Excerpted passage:
For centuries, money issued by governments has served as the lifeblood of the global economy — the currencies in which people hold savings, make payments and keep accounts, and in which nations measure their wealth and geopolitical power.
But in our digital age, it’s facing a bizarre, postmodern sort of competition. Cryptocurrencies — created to supplant the traditional, sovereign kind — have become a widespread obsession, inspiring their own counterculture and attracting hundreds of billions of dollars in speculative investment that may or may not have anything to do with their viability.
How, if at all, should issuers of the world’s official currencies respond? In a word: carefully. As financial regulators, they need to strike a balance between encouraging innovation and preventing harm. Most important, as competitors in the global market for cash, they need to improve their products.
Money comes in various forms, none ideal. Notes and coin allow for easy face-to-face transactions and serve as a mostly stable store of purchasing power, but they’re costly to hold in significant amounts and no use for transactions at a distance. Bank deposits, along with the credit and debit cards connected to them, are more convenient but also flawed. They often entail hefty fees, and since (unlike fiat money) they aren’t a direct liability of the government, they involve an element of risk — relying on institutions that don’t always succeed in maintaining the public’s trust. The 2008 financial crisis took a lasting toll on confidence in the banking system — one reason holdings of physical currency have since increased.

Saved entries

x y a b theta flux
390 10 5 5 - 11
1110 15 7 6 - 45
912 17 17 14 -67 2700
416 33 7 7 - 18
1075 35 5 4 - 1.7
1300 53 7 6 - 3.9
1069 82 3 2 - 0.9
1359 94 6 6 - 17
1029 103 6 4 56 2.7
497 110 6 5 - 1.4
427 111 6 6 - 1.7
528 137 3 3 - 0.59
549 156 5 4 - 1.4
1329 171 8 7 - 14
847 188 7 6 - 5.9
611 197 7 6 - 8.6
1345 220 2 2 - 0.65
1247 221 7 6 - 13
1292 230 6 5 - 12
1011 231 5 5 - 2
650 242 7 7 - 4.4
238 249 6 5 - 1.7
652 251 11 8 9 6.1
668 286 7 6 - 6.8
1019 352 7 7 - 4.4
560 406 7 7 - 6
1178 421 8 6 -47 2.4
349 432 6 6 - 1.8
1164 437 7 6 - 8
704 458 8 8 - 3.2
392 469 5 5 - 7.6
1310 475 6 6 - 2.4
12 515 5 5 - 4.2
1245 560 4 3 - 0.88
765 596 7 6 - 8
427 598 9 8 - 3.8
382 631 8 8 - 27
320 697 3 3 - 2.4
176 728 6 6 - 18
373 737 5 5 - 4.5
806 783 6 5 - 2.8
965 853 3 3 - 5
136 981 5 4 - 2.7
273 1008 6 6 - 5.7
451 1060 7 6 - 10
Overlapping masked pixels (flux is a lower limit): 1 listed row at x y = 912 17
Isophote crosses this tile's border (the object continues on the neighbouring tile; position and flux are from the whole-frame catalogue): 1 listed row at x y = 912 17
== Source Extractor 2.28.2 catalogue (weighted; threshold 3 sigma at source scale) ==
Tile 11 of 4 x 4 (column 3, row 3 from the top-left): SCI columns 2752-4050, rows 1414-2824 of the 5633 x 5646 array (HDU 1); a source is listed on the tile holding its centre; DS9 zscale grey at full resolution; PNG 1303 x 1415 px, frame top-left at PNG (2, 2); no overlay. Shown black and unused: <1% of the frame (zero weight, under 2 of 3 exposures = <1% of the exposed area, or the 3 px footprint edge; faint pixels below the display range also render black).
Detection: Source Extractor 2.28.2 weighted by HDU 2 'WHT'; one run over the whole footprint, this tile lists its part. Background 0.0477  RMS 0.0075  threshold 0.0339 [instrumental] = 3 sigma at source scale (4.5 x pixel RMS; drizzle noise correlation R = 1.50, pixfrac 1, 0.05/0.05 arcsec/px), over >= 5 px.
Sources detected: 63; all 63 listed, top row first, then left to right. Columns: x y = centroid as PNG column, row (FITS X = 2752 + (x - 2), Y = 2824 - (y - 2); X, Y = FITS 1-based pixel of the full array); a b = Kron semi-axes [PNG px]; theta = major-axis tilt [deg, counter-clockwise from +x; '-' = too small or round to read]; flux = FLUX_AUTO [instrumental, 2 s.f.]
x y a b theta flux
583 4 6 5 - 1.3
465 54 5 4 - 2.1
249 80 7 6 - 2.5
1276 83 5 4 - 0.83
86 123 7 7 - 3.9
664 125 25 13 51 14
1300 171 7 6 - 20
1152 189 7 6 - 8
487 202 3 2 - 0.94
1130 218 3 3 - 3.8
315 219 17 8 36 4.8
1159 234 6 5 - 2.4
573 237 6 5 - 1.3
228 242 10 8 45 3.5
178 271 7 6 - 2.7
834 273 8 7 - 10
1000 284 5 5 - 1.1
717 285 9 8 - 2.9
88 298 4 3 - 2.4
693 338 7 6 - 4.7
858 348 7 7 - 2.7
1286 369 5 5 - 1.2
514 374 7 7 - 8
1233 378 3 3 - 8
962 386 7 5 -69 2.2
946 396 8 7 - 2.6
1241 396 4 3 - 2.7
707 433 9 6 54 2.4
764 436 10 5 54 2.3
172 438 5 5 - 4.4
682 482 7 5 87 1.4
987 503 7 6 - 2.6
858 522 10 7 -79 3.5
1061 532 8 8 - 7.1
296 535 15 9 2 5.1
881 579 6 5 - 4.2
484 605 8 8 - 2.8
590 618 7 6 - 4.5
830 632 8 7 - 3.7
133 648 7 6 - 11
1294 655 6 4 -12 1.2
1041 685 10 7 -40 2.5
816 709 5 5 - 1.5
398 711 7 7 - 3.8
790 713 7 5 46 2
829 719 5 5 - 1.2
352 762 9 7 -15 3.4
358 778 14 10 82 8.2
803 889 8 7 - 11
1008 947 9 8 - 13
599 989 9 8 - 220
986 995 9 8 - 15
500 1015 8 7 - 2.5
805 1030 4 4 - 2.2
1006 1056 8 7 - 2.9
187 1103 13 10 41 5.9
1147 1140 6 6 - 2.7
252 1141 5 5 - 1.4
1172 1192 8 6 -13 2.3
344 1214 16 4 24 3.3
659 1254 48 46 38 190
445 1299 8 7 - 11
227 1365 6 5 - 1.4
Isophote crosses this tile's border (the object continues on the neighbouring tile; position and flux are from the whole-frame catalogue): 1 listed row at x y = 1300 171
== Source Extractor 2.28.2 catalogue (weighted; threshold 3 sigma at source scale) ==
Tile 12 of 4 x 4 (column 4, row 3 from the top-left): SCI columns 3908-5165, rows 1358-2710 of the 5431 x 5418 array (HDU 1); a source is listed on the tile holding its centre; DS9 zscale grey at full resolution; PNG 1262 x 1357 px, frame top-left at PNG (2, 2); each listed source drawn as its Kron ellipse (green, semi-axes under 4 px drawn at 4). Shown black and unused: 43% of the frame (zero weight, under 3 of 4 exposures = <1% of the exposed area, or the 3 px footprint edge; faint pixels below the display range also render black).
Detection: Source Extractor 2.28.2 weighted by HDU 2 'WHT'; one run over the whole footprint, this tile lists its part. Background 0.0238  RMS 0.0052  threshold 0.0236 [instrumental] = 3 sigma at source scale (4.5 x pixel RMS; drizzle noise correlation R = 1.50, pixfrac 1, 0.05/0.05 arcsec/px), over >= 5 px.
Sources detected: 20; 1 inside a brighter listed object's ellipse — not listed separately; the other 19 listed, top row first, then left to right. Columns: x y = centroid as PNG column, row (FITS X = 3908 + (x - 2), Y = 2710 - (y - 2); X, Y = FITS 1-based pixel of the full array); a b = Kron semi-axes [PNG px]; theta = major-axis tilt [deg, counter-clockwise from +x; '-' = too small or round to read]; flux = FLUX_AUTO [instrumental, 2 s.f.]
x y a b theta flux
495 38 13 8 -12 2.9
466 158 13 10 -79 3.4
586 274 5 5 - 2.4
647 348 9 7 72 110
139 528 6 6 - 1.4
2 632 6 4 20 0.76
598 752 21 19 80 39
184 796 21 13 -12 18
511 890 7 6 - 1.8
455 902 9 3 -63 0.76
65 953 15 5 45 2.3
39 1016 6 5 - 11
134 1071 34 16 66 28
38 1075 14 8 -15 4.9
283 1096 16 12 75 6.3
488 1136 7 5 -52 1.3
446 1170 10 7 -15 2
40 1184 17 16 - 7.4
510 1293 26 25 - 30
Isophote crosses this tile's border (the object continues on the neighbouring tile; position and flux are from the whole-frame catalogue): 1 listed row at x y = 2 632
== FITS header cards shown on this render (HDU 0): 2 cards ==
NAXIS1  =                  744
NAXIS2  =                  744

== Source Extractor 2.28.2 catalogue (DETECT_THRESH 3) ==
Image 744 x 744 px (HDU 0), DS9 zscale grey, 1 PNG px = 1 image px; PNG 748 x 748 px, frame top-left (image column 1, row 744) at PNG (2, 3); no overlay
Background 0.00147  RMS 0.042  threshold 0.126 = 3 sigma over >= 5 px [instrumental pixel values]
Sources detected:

Work instructions:
**A)** Decide whether each statement agrees with the passage on official currencies and cryptocurrencies, answering yes or no and quoting the words of the passage that settle it: (i) Bank deposits are a direct liability of the government. (ii) Holdings of physical currency have grown since the 2008 financial crisis. (iii) Notes and coin are suited to transactions at a distance.
**B)** Carry on the passage on official currencies and cryptocurrencies from the point where it stops.

Results for the exercise:
**A)**
(i) No: "since (unlike fiat money) they aren’t a direct liability of the government"
(ii) Yes: "one reason holdings of physical currency have since increased"
(iii) No: "no use for transactions at a distance"

**B)**
Enter Bitcoin, the first cryptocurrency. In a 2008 white paper, the pseudonymous Satoshi Nakamoto described a system of electronic cash that would operate outside established channels and dispense with the need to trust any central authority or institution. A computer protocol would create new digital tokens. And a voluntary network of processing nodes would maintain a dispersed public ledger known as a blockchain, employing high-powered cryptography to ensure accuracy, security and anonymity. Instead of handling paper bills or transmitting deposits, people would make payments using private alphanumeric keys establishing ownership of their Bitcoin.
More than a decade later, Bitcoin and other cryptocurrencies have succeeded beyond their creators’ wildest hopes — after a fashion. But they aren’t actually functioning as money. They’re poor stores of value, because their prices fluctuate wildly. They’re also easy to lose: An estimated 20% of all Bitcoins are stuck in wallets to which people have lost the keys. They’re not great for payments: Most places won’t accept Bitcoin, and transactions are often slow and expensive, occasionally taking days or costing more than $25 each when the network is congested. They’re extremely wasteful: The computations required to maintain the Bitcoin blockchain alone consume as much electricity as a mid-sized country, making a significant contribution to climate change.
These seemingly fatal defects, though, haven’t prevented cryptocurrencies from becoming a cultural and financial phenomenon. They’ve taken on the trappings of a religious or revolutionary movement, promising a future in which decentralized networks displace not only money, but also companies, governments and society as we know it. This fervor overlaps with the hyper-speculative world of day traders, where crypto has become a favorite obsession — with help from the likes of Elon Musk, who put $1.5 billion of Tesla Inc.’s cash into Bitcoin. The total market value of Bitcoin, a virtual asset with almost no practical use except for illicit commerce, recently reached $1 trillion. Even Dogecoin, created entirely as a joke, briefly topped $10 billion.
Emerging Asset Class
The market value of the top 5 cryptocurrencies has exceeded $1 trillion.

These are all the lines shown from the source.